SatlasPretrain Models: foundation models for satellite and aerial imagery
Piper Wolters / April 23, 2024
The remote sensing field contains a wide variety of applications, from monitoring deforestation of different drivers, to assessing bicycle and pedestrian infrastructure in urban areas, to detecting vessels in marine protected areas. Each use case requires specific imagery types and labels, and often training a new model from scratch. For remote sensing tasks to be solved efficiently and accurately, it is critical that large-scale pre-trained models are open and available for others to use as a starting point for their research and applications.
Open Code, Models, and Demos
We release large-scale pre-trained geospatial models that can be fine-tuned on downstream tasks, leading to faster training and improved performance compared to training from other initializations. The model weights and source code for SatlasPretrain models are released on github, with comprehensive documentation and examples. These models are released under ODC-BY.
The satlaspretrain-models pip package can be used to easily import SatlasPretrain models into your codebase. Additionally, we have integrated some of the SatlasPretrain backbone models into the popular geospatial package, torchgeo, for seamless integration into many geospatial workflows.
We provide 1) a demo showing how to fine-tune a SatlasPretrain model on the EuroSAT classification task using the satlaspretrain-models pip package, and 2) a torchgeo demo that walks through how to load SatlasPretrain weights into a model, download a dataset, initialize a trainer, and fine-tune a model on the UCMerced classification task.
Large-Scale Pre-training
SatlasPretrain models were trained on SatlasPretrain, a large-scale dataset specifically tailored for the pre-training of remote sensing imagery tasks. This dataset covers 50x more of the Earth than the previous largest dataset (FMOW), and spans different seasonal conditions. It consists of a comprehensive collection of Sentinel-2, Sentinel-1, LandSat-8/9, and aerial imagery, along with 302 million labels. The labels are spread across seven task modalities and over a hundred unique tasks, including land cover segmentation, crop type classification, and building detection.

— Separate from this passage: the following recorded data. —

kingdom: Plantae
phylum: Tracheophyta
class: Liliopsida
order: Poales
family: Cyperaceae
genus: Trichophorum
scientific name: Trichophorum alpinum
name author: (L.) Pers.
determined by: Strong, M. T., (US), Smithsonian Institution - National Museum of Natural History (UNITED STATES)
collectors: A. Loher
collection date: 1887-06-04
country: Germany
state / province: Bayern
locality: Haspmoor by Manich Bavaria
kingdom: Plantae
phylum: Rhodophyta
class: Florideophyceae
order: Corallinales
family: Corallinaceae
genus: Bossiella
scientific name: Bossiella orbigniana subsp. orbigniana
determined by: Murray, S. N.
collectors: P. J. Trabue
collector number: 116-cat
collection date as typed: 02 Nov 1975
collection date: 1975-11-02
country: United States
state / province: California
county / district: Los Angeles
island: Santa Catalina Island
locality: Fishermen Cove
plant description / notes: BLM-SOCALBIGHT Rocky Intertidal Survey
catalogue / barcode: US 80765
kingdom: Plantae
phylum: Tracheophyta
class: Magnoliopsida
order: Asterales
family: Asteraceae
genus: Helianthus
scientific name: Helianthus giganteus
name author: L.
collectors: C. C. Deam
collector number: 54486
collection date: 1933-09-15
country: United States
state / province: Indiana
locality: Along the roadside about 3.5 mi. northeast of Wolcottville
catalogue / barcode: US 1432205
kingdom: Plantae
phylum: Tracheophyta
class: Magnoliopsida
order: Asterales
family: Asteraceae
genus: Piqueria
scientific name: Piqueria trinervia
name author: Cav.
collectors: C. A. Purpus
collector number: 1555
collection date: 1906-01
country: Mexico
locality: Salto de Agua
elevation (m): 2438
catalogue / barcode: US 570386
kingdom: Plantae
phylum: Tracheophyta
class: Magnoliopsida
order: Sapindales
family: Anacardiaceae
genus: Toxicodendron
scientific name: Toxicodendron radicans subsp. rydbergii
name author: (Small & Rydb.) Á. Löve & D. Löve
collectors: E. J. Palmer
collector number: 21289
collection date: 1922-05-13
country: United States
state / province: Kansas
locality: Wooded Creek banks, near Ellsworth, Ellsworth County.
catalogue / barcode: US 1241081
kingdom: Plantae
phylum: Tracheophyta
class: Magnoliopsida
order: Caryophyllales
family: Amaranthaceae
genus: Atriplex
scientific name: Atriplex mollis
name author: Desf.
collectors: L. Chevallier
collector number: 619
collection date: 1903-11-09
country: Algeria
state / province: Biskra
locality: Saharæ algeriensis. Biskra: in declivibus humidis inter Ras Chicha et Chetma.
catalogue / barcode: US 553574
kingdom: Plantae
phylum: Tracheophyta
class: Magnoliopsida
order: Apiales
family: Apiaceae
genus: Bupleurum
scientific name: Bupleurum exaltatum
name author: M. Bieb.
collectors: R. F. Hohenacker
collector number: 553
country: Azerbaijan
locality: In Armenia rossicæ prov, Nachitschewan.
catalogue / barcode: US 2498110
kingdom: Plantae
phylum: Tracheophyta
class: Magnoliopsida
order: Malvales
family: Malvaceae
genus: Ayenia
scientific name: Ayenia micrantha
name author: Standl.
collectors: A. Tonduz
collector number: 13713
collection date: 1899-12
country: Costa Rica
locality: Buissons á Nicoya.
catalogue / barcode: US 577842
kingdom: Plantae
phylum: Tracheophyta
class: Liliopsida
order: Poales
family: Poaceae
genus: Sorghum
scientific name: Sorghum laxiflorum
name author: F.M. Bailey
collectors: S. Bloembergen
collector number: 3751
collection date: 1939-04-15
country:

This work was published at the International Conference on Computer Vision (ICCV) 2023.
SatlasPretrain contains diverse images and labels.
SatlasPretrain Model Architecture
The SatlasPretrain model architecture consists of three main components: backbone, feature pyramid network, and prediction head.
For models trained on multi-image input, the backbone is applied on each individual image, and then max pooling is applied in the temporal dimension, i.e., across the multiple aligned images. Single-image models input an individual image.
The satlaspretrain-models package allows you to load a pretrained backbone or pretrained backbone + feature pyramid network, along with randomly initialized prediction heads for various task types. The available backbones include Swin-v2-Base, Swin-v2-Tiny, ResNet50, and ResNet152.
SatlasPretrain Model Architecture.
Foundation Models for Multiple Sensors
Imagery produced by different sensors have varying resolutions, styles, and noise, so it is important to match the modality of a downstream task to a foundation model trained on the same modality. We train and release pre-trained models with SatlasPretrain labels on each of the following image modalities:
The four image modalities supported by SatlasPretrain as well as SatlasPretrain Foundation models.
SatlasPretrain foundation models have already proven useful in producing high-quality, global geospatial outputs for the Satlas website, for things like treecover density and solar farm polygons.
We hope that these accessible models will lead to faster training and improved performance for a variety of downstream remote sensing applications. In the near future, we will be building more high-quality models for problems in the earth monitoring and climate change space, and researching ways to improve the efficiency and performance of remote sensing models in general.